What to do => Copy out all the entries exactly.

[Records excerpted from a collection]
= = = =
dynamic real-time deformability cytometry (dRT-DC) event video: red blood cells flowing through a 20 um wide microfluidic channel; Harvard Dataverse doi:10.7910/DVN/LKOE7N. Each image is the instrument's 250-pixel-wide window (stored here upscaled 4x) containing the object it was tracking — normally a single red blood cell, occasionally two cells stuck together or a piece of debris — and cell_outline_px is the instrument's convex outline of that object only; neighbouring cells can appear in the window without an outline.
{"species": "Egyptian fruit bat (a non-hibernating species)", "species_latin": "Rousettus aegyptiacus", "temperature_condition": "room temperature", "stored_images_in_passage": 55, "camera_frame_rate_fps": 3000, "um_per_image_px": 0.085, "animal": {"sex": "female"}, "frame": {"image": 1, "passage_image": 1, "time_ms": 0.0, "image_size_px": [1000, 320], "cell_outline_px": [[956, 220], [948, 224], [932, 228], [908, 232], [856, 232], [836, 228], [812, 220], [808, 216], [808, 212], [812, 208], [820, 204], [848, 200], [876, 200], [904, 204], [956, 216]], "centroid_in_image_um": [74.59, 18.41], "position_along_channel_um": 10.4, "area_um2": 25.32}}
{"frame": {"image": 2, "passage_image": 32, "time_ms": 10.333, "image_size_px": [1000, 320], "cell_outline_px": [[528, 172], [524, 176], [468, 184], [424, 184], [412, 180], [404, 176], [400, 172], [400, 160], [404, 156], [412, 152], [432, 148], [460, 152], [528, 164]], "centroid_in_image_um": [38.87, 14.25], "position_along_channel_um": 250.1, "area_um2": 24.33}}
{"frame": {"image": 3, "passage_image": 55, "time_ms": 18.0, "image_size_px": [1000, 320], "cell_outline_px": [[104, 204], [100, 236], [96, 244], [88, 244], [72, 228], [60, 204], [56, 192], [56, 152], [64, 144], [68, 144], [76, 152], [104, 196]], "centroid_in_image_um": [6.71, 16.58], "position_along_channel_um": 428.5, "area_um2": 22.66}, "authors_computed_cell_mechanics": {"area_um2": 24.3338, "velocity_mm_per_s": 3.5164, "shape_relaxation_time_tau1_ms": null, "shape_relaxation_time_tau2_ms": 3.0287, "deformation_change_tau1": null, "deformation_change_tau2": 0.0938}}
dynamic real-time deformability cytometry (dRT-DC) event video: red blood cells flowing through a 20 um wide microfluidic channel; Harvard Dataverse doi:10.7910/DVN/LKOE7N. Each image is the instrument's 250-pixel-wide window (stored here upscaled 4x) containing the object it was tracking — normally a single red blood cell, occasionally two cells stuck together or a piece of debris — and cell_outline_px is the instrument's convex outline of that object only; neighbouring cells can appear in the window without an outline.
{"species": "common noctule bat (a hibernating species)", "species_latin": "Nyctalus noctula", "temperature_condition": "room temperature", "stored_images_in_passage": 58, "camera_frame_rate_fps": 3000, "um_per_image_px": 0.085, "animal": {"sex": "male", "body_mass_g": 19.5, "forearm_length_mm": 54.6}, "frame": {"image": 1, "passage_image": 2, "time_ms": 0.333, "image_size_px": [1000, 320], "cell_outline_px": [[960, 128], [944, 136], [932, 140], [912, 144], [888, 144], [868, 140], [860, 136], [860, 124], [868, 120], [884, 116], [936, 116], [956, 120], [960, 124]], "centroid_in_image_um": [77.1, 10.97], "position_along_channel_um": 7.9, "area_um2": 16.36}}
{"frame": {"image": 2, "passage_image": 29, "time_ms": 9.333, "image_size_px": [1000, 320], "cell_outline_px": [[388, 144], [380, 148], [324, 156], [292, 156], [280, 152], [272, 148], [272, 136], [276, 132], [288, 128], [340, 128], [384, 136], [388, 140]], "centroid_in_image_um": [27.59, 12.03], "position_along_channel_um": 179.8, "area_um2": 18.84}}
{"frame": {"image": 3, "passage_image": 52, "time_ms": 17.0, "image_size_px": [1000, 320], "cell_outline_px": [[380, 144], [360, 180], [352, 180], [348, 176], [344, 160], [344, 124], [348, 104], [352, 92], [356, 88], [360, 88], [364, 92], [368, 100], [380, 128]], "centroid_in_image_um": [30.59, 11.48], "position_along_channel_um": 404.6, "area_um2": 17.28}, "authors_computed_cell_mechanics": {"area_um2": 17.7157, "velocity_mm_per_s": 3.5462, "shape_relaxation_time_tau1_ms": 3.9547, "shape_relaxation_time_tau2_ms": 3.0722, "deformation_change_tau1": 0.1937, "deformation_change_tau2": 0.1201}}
= = = =
Exercise response =>
dynamic real-time deformability cytometry (dRT-DC) event video: red blood cells flowing through a 20 um wide microfluidic channel; Harvard Dataverse doi:10.7910/DVN/LKOE7N. Each image is the instrument's 250-pixel-wide window (stored here upscaled 4x) containing the object it was tracking — normally a single red blood cell, occasionally two cells stuck together or a piece of debris — and cell_outline_px is the instrument's convex outline of that object only; neighbouring cells can appear in the window without an outline.
{"species": "Egyptian fruit bat (a non-hibernating species)", "species_latin": "Rousettus aegyptiacus", "temperature_condition": "room temperature", "stored_images_in_passage": 55, "camera_frame_rate_fps": 3000, "um_per_image_px": 0.085, "animal": {"sex": "female"}, "frame": {"image": 1, "passage_image": 1, "time_ms": 0.0, "image_size_px": [1000, 320], "cell_outline_px": [[956, 220], [948, 224], [932, 228], [908, 232], [856, 232], [836, 228], [812, 220], [808, 216], [808, 212], [812, 208], [820, 204], [848, 200], [876, 200], [904, 204], [956, 216]], "centroid_in_image_um": [74.59, 18.41], "position_along_channel_um": 10.4, "area_um2": 25.32}}
{"frame": {"image": 2, "passage_image": 32, "time_ms": 10.333, "image_size_px": [1000, 320], "cell_outline_px": [[528, 172], [524, 176], [468, 184], [424, 184], [412, 180], [404, 176], [400, 172], [400, 160], [404, 156], [412, 152], [432, 148], [460, 152], [528, 164]], "centroid_in_image_um": [38.87, 14.25], "position_along_channel_um": 250.1, "area_um2": 24.33}}
{"frame": {"image": 3, "passage_image": 55, "time_ms": 18.0, "image_size_px": [1000, 320], "cell_outline_px": [[104, 204], [100, 236], [96, 244], [88, 244], [72, 228], [60, 204], [56, 192], [56, 152], [64, 144], [68, 144], [76, 152], [104, 196]], "centroid_in_image_um": [6.71, 16.58], "position_along_channel_um": 428.5, "area_um2": 22.66}, "authors_computed_cell_mechanics": {"area_um2": 24.3338, "velocity_mm_per_s": 3.5164, "shape_relaxation_time_tau1_ms": null, "shape_relaxation_time_tau2_ms": 3.0287, "deformation_change_tau1": null, "deformation_change_tau2": 0.0938}}
dynamic real-time deformability cytometry (dRT-DC) event video: red blood cells flowing through a 20 um wide microfluidic channel; Harvard Dataverse doi:10.7910/DVN/LKOE7N. Each image is the instrument's 250-pixel-wide window (stored here upscaled 4x) containing the object it was tracking — normally a single red blood cell, occasionally two cells stuck together or a piece of debris — and cell_outline_px is the instrument's convex outline of that object only; neighbouring cells can appear in the window without an outline.
{"species": "common noctule bat (a hibernating species)", "species_latin": "Nyctalus noctula", "temperature_condition": "room temperature", "stored_images_in_passage": 58, "camera_frame_rate_fps": 3000, "um_per_image_px": 0.085, "animal": {"sex": "male", "body_mass_g": 19.5, "forearm_length_mm": 54.6}, "frame": {"image": 1, "passage_image": 2, "time_ms": 0.333, "image_size_px": [1000, 320], "cell_outline_px": [[960, 128], [944, 136], [932, 140], [912, 144], [888, 144], [868, 140], [860, 136], [860, 124], [868, 120], [884, 116], [936, 116], [956, 120], [960, 124]], "centroid_in_image_um": [77.1, 10.97], "position_along_channel_um": 7.9, "area_um2": 16.36}}
{"frame": {"image": 2, "passage_image": 29, "time_ms": 9.333, "image_size_px": [1000, 320], "cell_outline_px": [[388, 144], [380, 148], [324, 156], [292, 156], [280, 152], [272, 148], [272, 136], [276, 132], [288, 128], [340, 128], [384, 136], [388, 140]], "centroid_in_image_um": [27.59, 12.03], "position_along_channel_um": 179.8, "area_um2": 18.84}}
{"frame": {"image": 3, "passage_image": 52, "time_ms": 17.0, "image_size_px": [1000, 320], "cell_outline_px": [[380, 144], [360, 180], [352, 180], [348, 176], [344, 160], [344, 124], [348, 104], [352, 92], [356, 88], [360, 88], [364, 92], [368, 100], [380, 128]], "centroid_in_image_um": [30.59, 11.48], "position_along_channel_um": 404.6, "area_um2": 17.28}, "authors_computed_cell_mechanics": {"area_um2": 17.7157, "velocity_mm_per_s": 3.5462, "shape_relaxation_time_tau1_ms": 3.9547, "shape_relaxation_time_tau2_ms": 3.0722, "deformation_change_tau1": 0.1937, "deformation_change_tau2": 0.1201}}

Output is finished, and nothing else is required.